IBADAN, Nigeria – In Nigeria, a country heavily reliant on revenues from its oil exports, entrepreneur Ifedolapo Runsewe has identified another type of black gold: Used car tyres.
She has set up Freetown Waste Management Recycle, an industrial plant dedicated to transforming old tyres into paving bricks, floor tiles and other goods that are in high demand in Africa’s most populous nation.
“Creating something new from something that will otherwise be lying somewhere as waste was part of the motivation,” Runsewe told Reuters at her factory in the city of Ibadan in southwest Nigeria.
“We are able to create an entire value chain around the tyres,” she said, holding a paving brick that is one of the company’s best-selling products.

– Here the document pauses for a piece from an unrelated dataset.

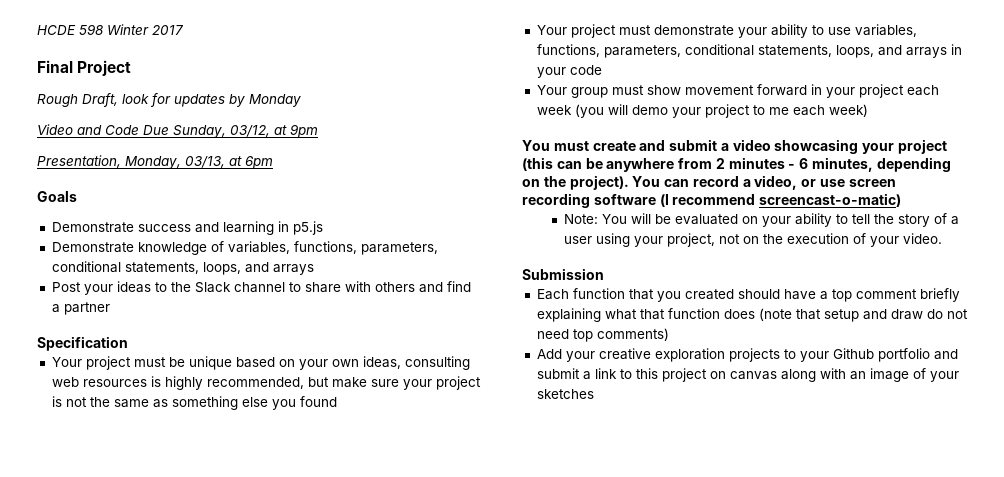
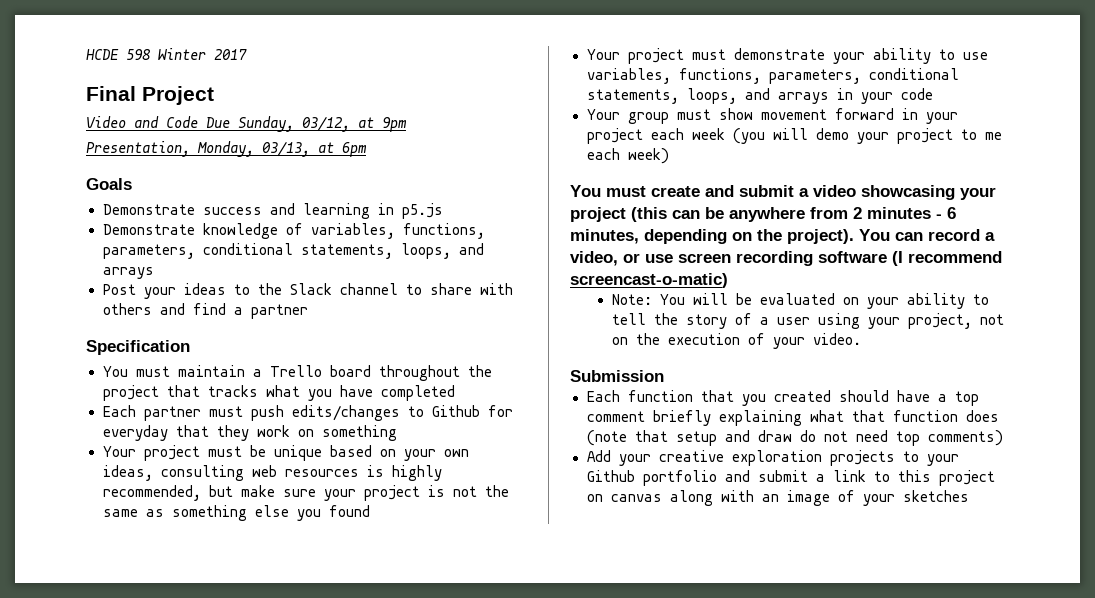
[37,93,301,107] // Rough Draft, look for updates by Monday -> (214, 95) none
(128, 343) none -> [102,365,492,381] [102,385,455,401] [102,405,513,421] [102,425,397,441] // You must maintain a Trello board throughout the project that tracks what you have completed // Each partner must push edits/changes to Github for everyday that they work on something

Waste management in Nigeria is patchy at best. In villages, towns and cities, piles of waste are a common sight, and residents often burn them at night for lack of a safer method of disposal. Tyres are routinely dumped and abandoned.
A worker is offloading used car tyres from a cargo tricycle in preparation for recycling at the Freetown waste management recycle factory in Ibadan, Nigeria on Sept 17, 2021. PHOTO: Reuters
Freetown relies on scavengers who collect old tyres from dumping grounds. They are paid 70 to 100 naira (S$0.23 to S$0.33) per tyre.
Some tyres are also supplied directly by mechanics, like Akeem Rasaq, who is delighted to have found a place where he can make some money from old tyres.
“Most of the tyres end up in public drainage clogging up the drain, but things have changed,” he said at his roadside workshop.
Freetown started operations in 2020 with just four employees, and growth has been so rapid the workforce has jumped to 128.
So far, more than 100,000 tyres have been recycled into everything from speed bumps to soft paving for playgrounds.
“It is important to support anybody that recycles in our country,” said Houssam Azem, founder of the Lagos Jet Ski Riders Club, which has purchased paving bricks from Freetown for a children’s play area.
“Taking tyres, which is an environmental nuisance, and turning them into what children can play on, I think it is a win-win for everybody.”